Solve for x!

[SilverSprite]

Solve for x

1.(x+1)^5= x^5+1
2.(x+1/x)^2-5(x+1/x)=6

[Kalkewl8ter]

(x+1)^5=x^5+1
x^5+5x^4+10x^3+10x^2+5x+1=x^5+1
5x(x^3+2x^2+2x+1)=0
x(x+1)(x^2+x+1)=0
x=0, or x=-1, or x=-1/2+/- 3i

[sql_lall]

I'm not exactly sure, but i think that (1) and (2) are different Questions.

For 2):
**(x <> 0, as there is the term 1/x)

let y = (x+1/x) = (x² + 1)/x
_________(from this x²-y(x) + 1 =0)
=> y² - 5y - 6 = 0
=> (y-6)(y+1) = 0
=> y = 6 or -1

=> either
x²-6x + 1 =0 -(2 answers)
or
x²+x + 1 =0 -(2 answers)

(Both are simple application of quadratic forumla)
4 answers -none are 0

[Guv]

Assuming that there are two different problems, the solution to the first problem by Kalkewl8ter looks good to me.

There seems to be some confusion in the Sql_Lall post about the second problem. As I understand his analysis, he correctly solves for a variable Y, which can be 6 or minus one.

Y = (x+1)/x (defined as such early in the post).

Y = 6 implies x = 1/5
Y = -1 implies x = -1/2

The above values plugged into the second equation seem to work okay.

[SilverSprite]

The first questions asked for solutions in the complex domain! I'm sorry if i missed that part!

[DiGiTaIErRoR]

Oh, you're asking seperate? I thought you meant solve for x applicable to both equations....

otherwise

1) x= -1/2 (+/-) sqrt(3)i/2 or x = 0 or x =-1

2)x= -1/2 (+/-) sqrt(3)i/2 or

x = (+/-) (2*sqrt(2)(+/-)3) where (+/-) both are + or both are -

unless by -5 you mean multiply and not subtract?

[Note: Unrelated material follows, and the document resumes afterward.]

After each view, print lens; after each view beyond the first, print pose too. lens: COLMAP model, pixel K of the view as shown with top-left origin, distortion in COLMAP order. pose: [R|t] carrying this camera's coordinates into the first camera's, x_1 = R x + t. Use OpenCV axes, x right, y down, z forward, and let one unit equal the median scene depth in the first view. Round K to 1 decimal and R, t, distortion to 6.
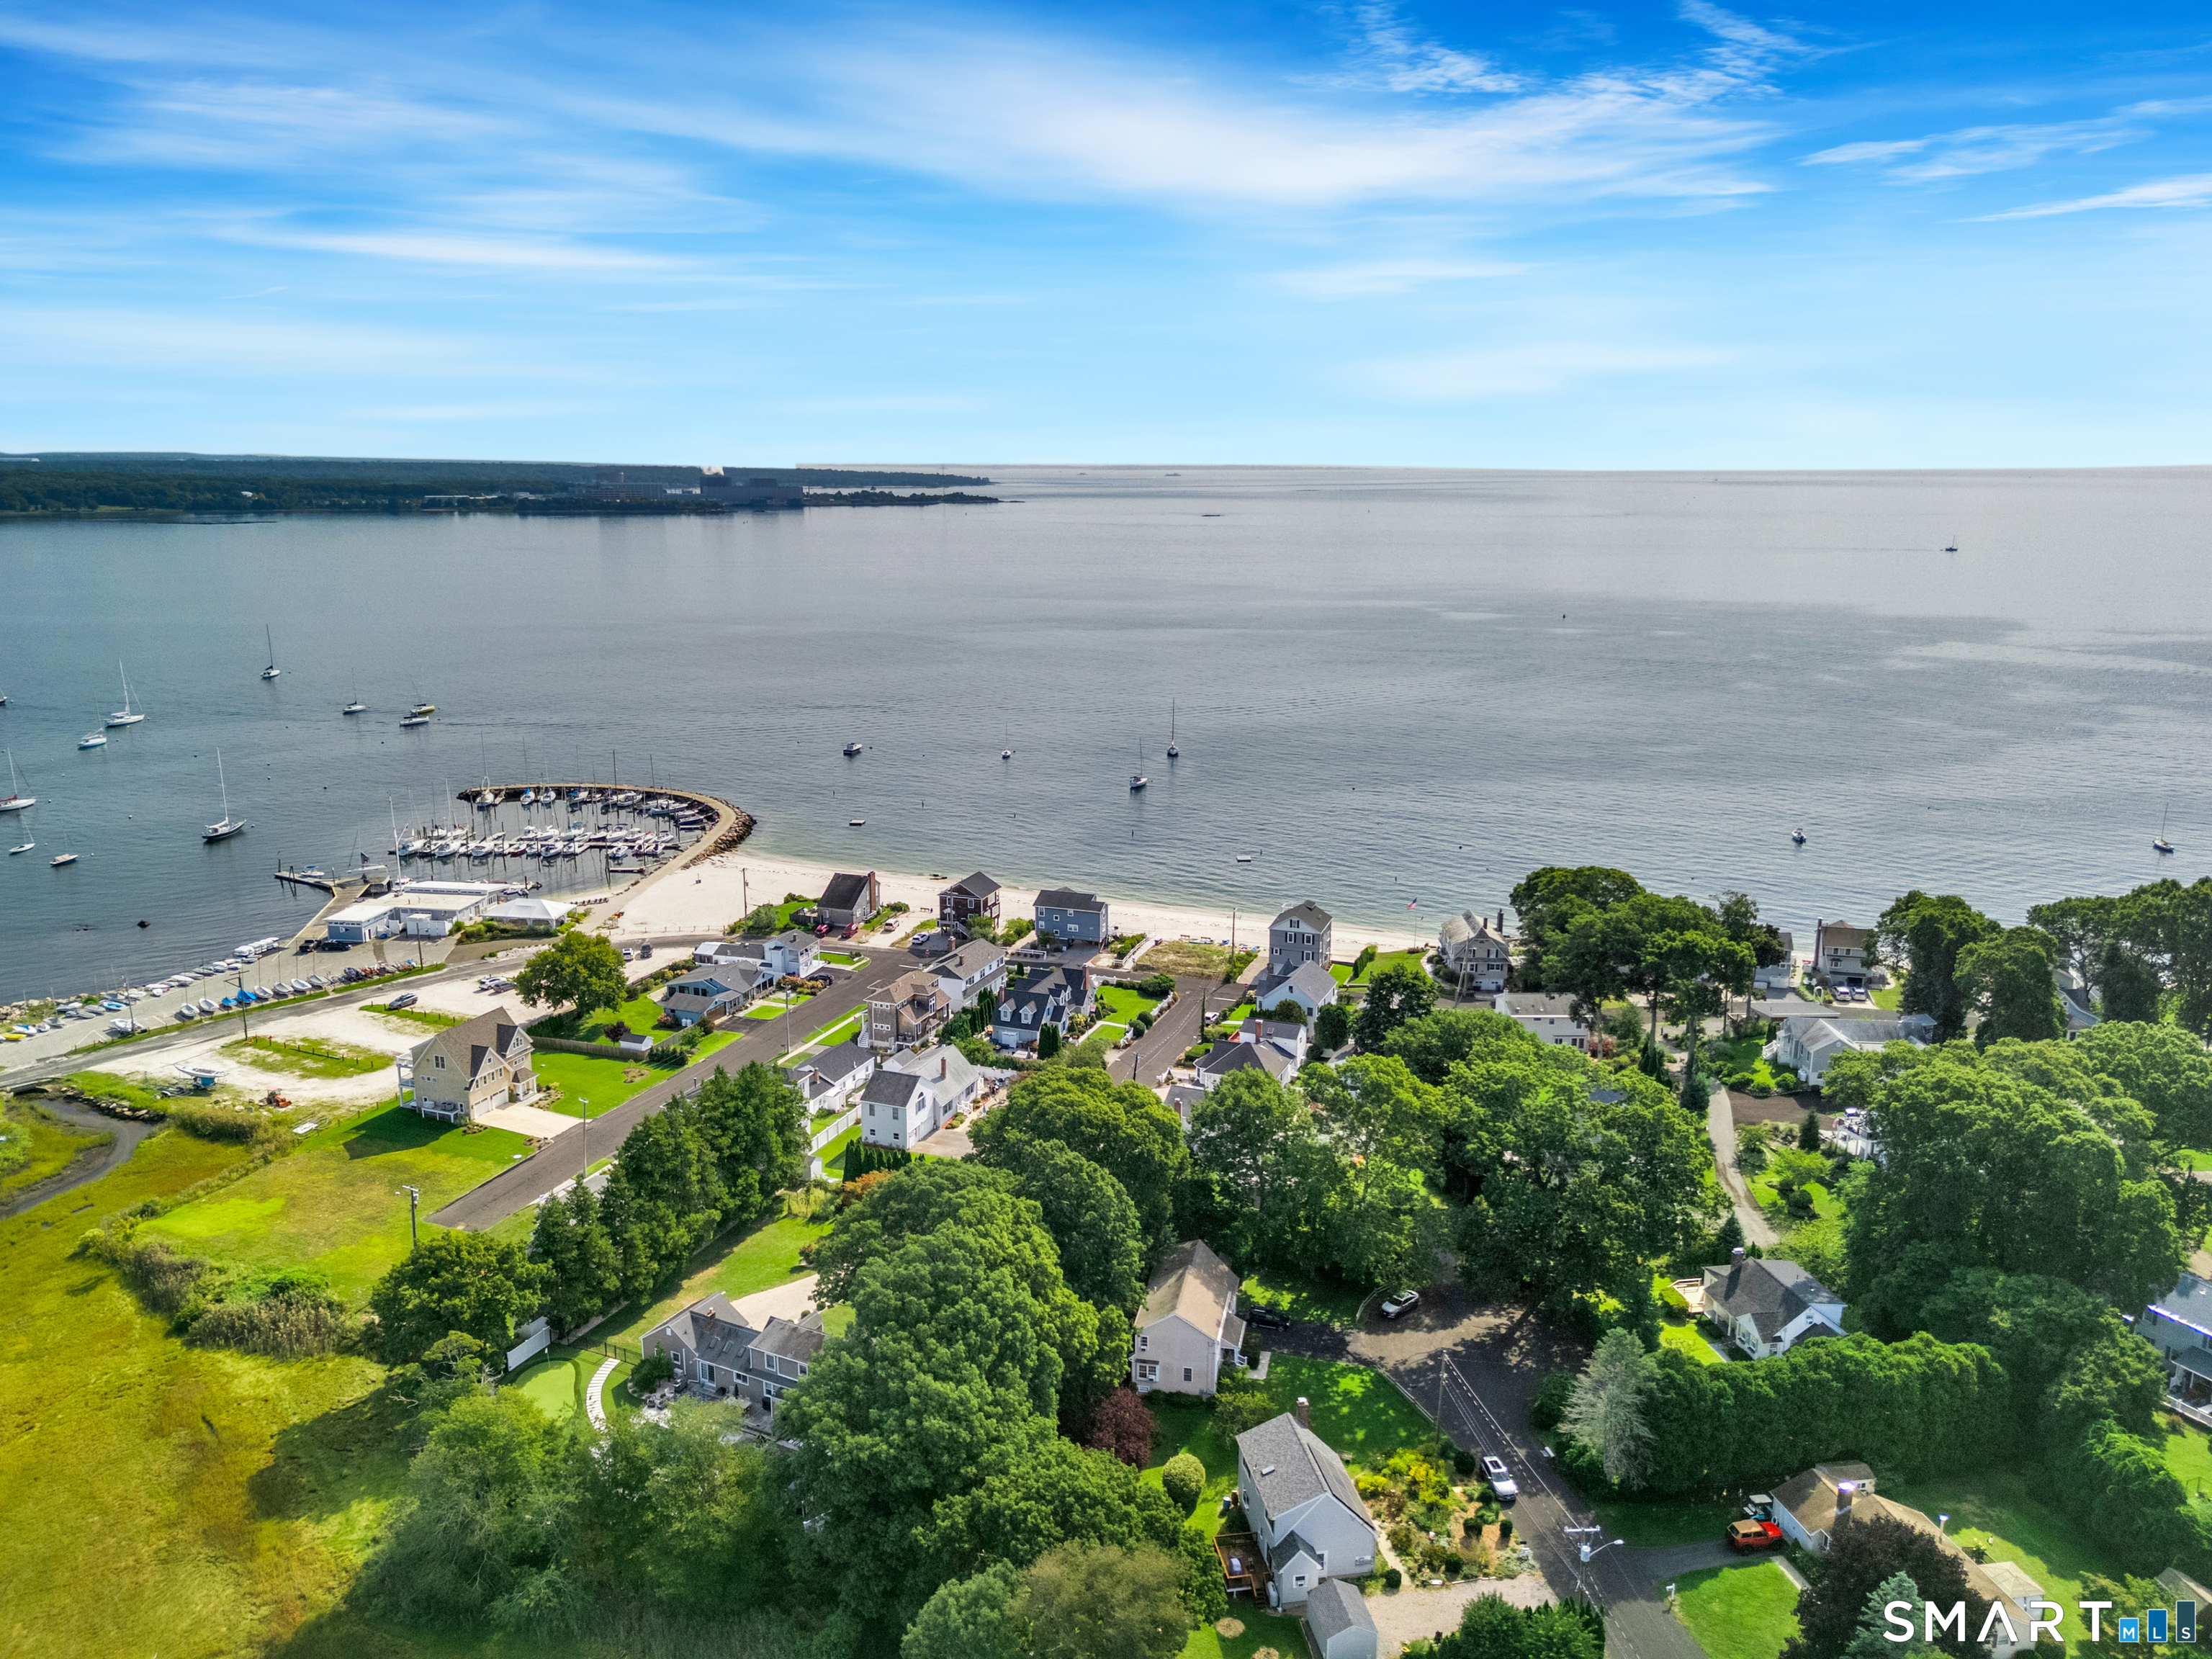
lens RADIAL K [[1606.8, 0, 1106.0], [0, 1606.8, 829.5], [0, 0, 1]] dist [0.101234, -0.102719]
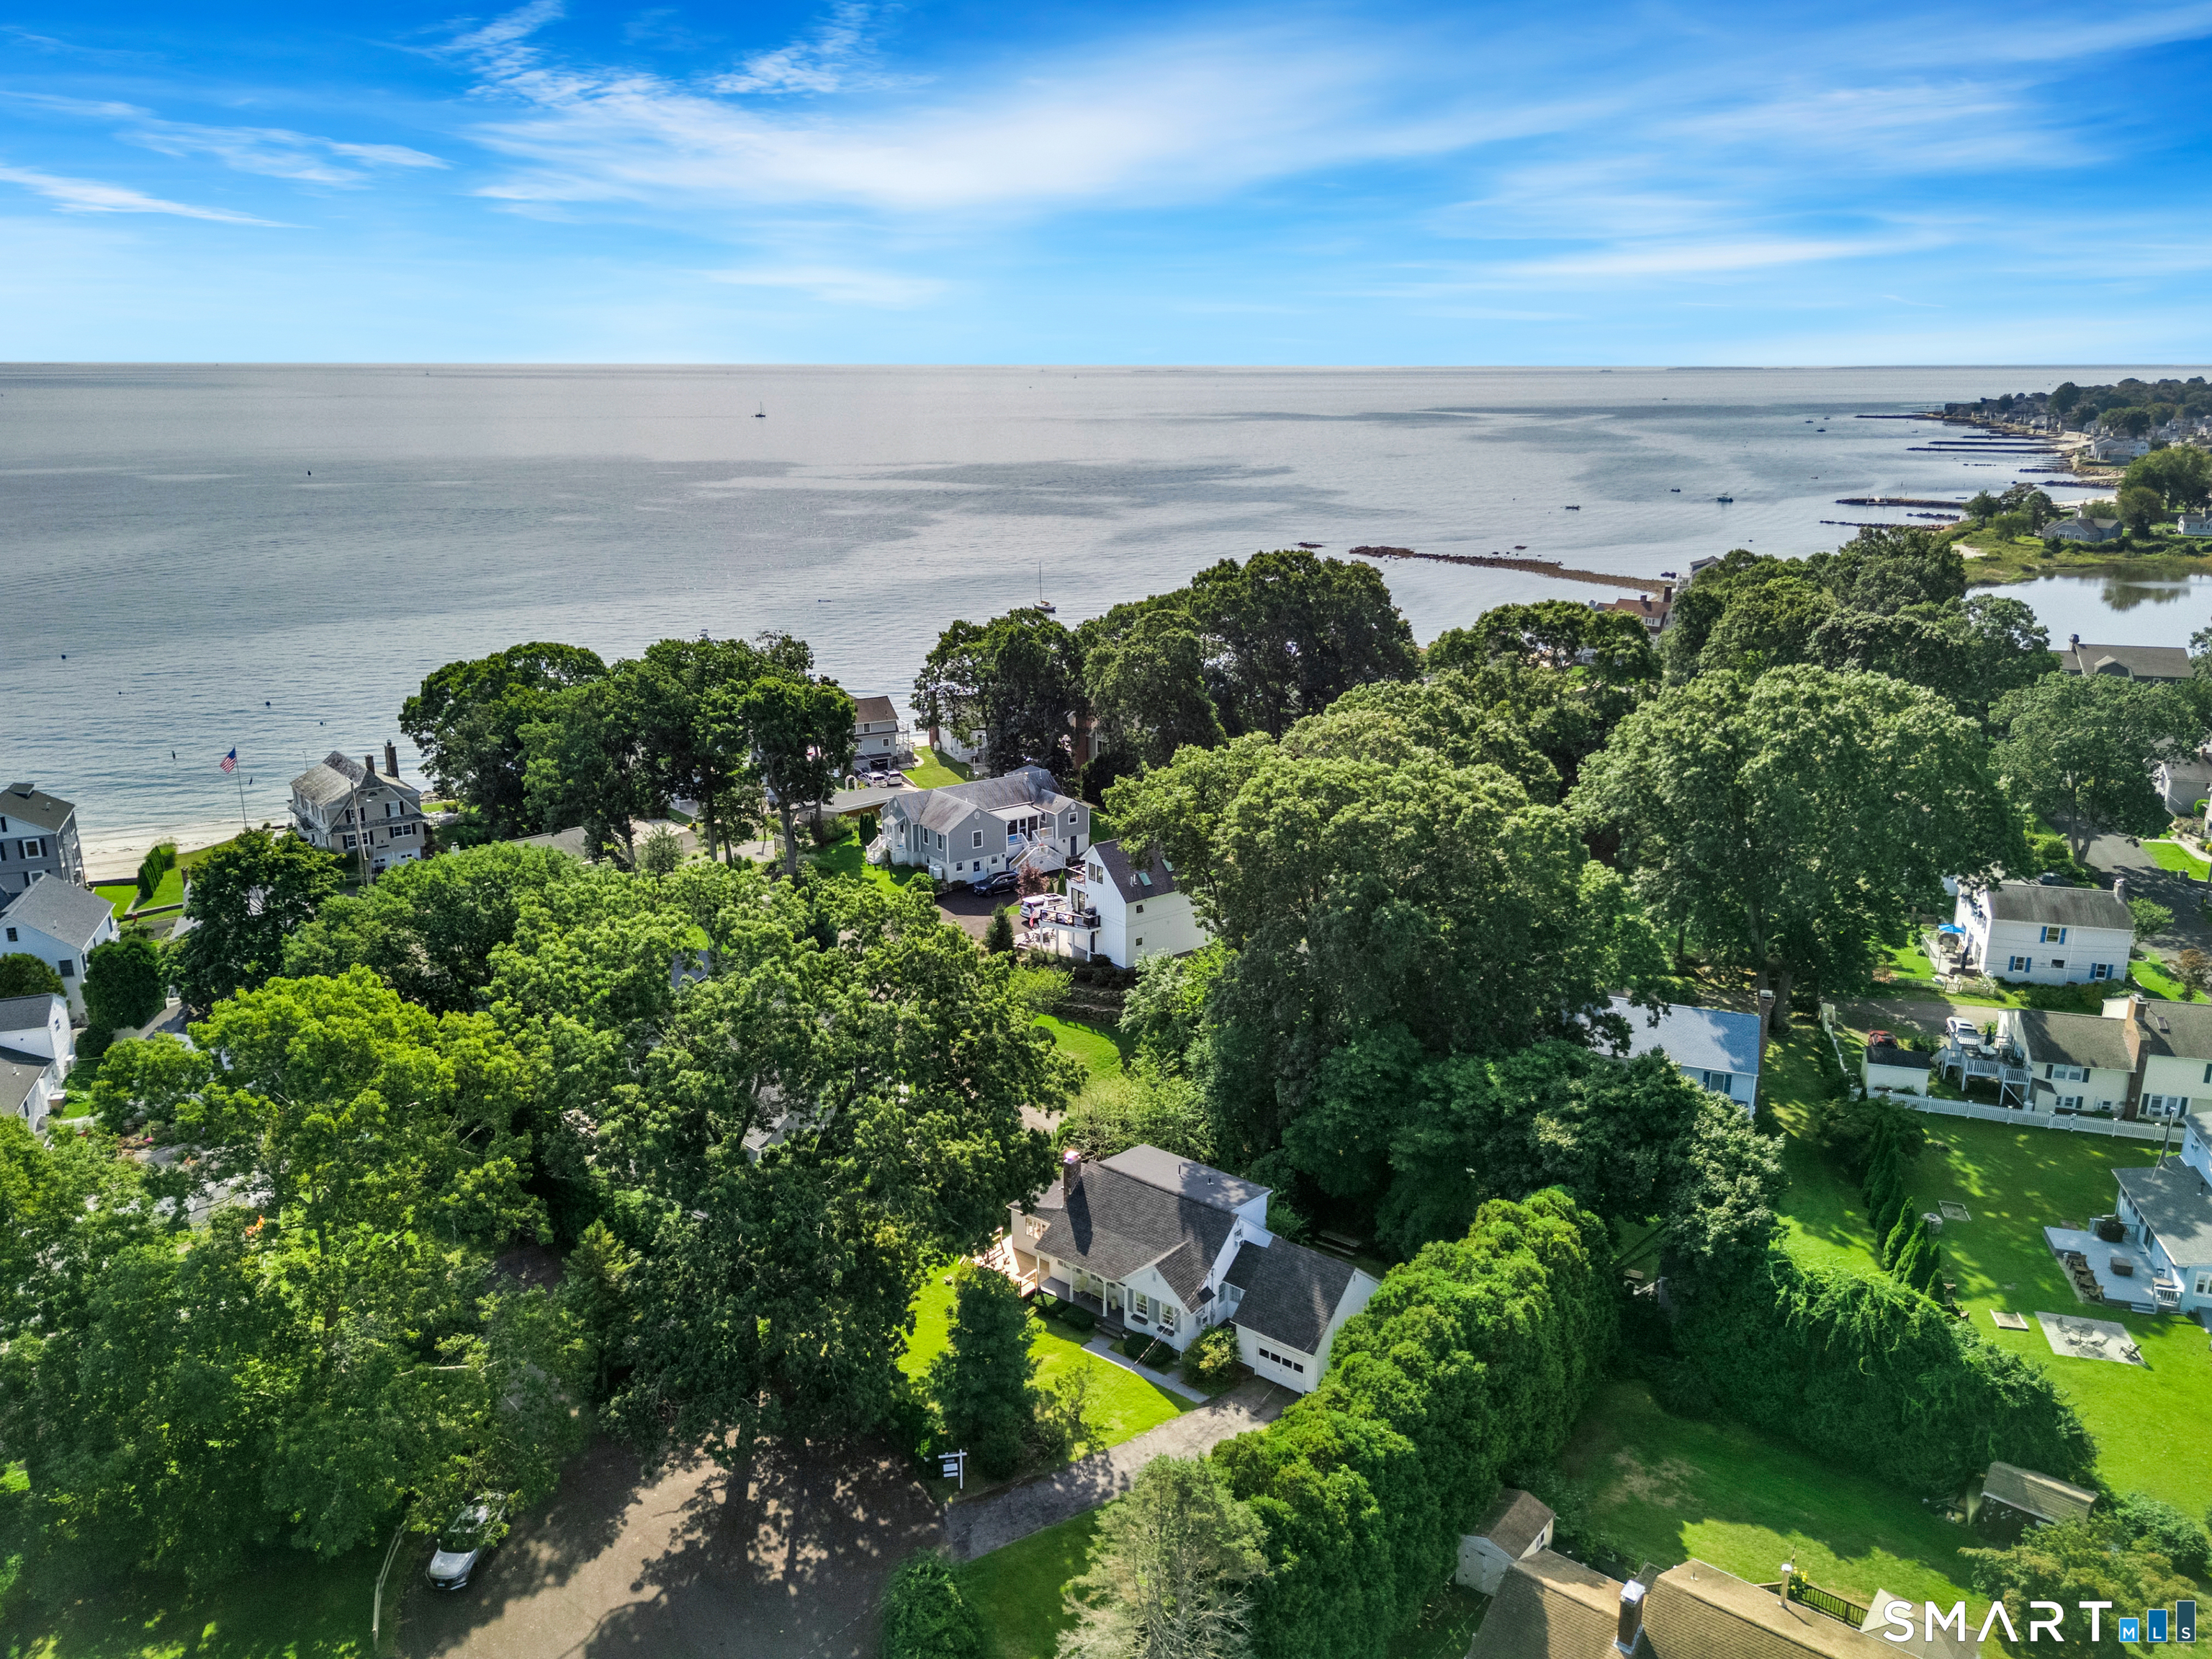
lens RADIAL K [[1606.8, 0, 1106.0], [0, 1606.8, 829.5], [0, 0, 1]] dist [0.101234, -0.102719]
pose [[0.742527, -0.183183, 0.644281, 0.045641], [0.147274, 0.982988, 0.109753, 0.064408], [-0.653425, 0.013391, 0.756873, 0.410183]]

if you meant multiplied by -5 then:

2) x=.379455070524 (+/-) 1.53443682794i or
x= .151874214067 (+/-) .614147511474i or
x= (+/-)(sqrt(6^(2/3)*5^(4/3)-100) (+/-) 6^(1/3)*5^(2/3)) / 10 where (+/-) are inverse

And I wasn't thinking imaginary... so even if you were asking what I originally thought....

x=-1/2 (+/-) sqrt(3)i/2

[sql_lall]

There seems to be some confusion in the Sql_lall post about the second problem. As I understand his analysis, he correctly solves for a variable Y, which can be 6 or minus one.

Y = (x+1)/x (defined as such early in the post).

Y = 6 implies x = 1/5
Y = -1 implies x = -1/2

The above values plugged into the second equation seem to work okay.

Actually, y = x +(1/x), or as i put it: y = (x²+1)/x
i think there is some confusion over whether
x+1/x = (x+1)/x
OR = x+(1/x)
I took it as the latter.

[Guv]

Sql_Lall: After rereading the original post by SilverSprite, I think your interpretation is correct: x+1/x, not (x+1)/x. I did not read it properly.

Hence your post is correct, and solving the quadratics you developed would give correct solutions.